A partir d’un tel point de départ qui voit deux jeunes gens issus d’un milieu populaire laissés dans la nature, dans une parenthèse limitée dans le temps pendant laquelle ils peuvent faire croire aux autres et à eux-mêmes qu’ils font partie de la société romaine riche et branchée, on peut s’attendre à tout, même au pire. Seulement voilà,Francesca Comencini n’est pas une réalisatrice de « teen movies » à 2 balles, c’est, bien au contraire, une femme à la conscience sociale et politique très aiguisée.

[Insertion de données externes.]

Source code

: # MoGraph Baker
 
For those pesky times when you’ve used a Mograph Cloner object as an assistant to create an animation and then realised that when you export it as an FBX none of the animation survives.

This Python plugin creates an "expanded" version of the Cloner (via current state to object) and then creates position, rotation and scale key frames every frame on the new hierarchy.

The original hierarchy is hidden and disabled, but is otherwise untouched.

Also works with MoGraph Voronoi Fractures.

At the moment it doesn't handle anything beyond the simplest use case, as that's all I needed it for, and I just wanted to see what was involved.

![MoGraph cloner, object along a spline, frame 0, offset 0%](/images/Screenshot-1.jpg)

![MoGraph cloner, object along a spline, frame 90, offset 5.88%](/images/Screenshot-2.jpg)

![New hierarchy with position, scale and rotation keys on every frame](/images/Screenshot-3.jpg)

Alors certes, tout au long de cette journée, Gina et Marco vont souvent se comporter comme se comportent les grands adolescents dans les films pour adolescents : Gina va dérober une robe dans une boutique de luxe, Gina et Marco vont s’inviter dans un restaurant chic et se faire servir langouste et champagne, aux frais du député, bien entendu, Marco va écorner la peinture de la belle limousine, etc. Seulement voilà : il y a toujours derrière, de la part de Francesca Comencini, la volonté de poser un regard lucide sur la société italienne et sur les problèmes qu’y rencontre la jeune génération : la difficulté qu’il y a à trouver un travail, l’importance que revêt toujours le « piston » dans ce pays, le rêve quasiment universel que font les jeunes de la banlieue de trouver leur place dans les strates privilégiées de la société. La force de la réalisatrice, c’est de glisser ces messages de façon subtile, sans forcer le trait, sans alourdir le ton général du film et on ne peut s’empêcher de sourire (un peu jaune !) lorsque Gina dérobe la robe après avoir adopté un comportement odieux dans le magasin et glisse presque innocemment à Marco : « Pour faire croire qu’on est riche, il suffit d’être désagréable ! ».

une journée 1La fraîcheur des comédiens, la beauté de Rome

Pour interpréter les deux rôles principaux de son film, Francesca Comencini a eu la chance, ou le talent, de mettre la main sur deux jeunes comédiens très prometteurs et, surtout, ayant la jeunesse et la fraîcheur indispensables pour interpréter Gina et Marco : pour Giula Valentini, qui joue Gina, il s’agit de son premier film ; pour Filippo Scicchitano, c’est son deuxième, le premier ayant été Scialla !, sorti en France il y a 6 mois. Moins jeune que Giula et Filippo, la ville de Rome met également au film sa beauté millénaire au service du film, une beauté bien mise en valeur par la photographie de Luca Bigazzi, bien connu pour son travail auprès de Paolo Sorrentino.

Résumé

Présenté à la Mostra de Venise 2012, Une journée à Rome apporte une nouvelle preuve que le cinéma italien n’est pas mort. Certes, les salles de cinéma ont fondu comme neige au soleil et la mainmise de Berlusconi sur les potentiels pourvoyeurs de financement que sont les chaînes de télévision n’a pas arrangé les choses. Le cinéma italien arrive toutefois à proposer un nombre assez important de films chaque année, dont certains font partie des meilleurs films du moment, même si, malheureusement, tous n’ont pas l’honneur d’une sortie en salle dans notre pays. On se félicite donc de pouvoir voir ce film, beaucoup plus profond qu’il n’y paraît, de Francesca Comencini.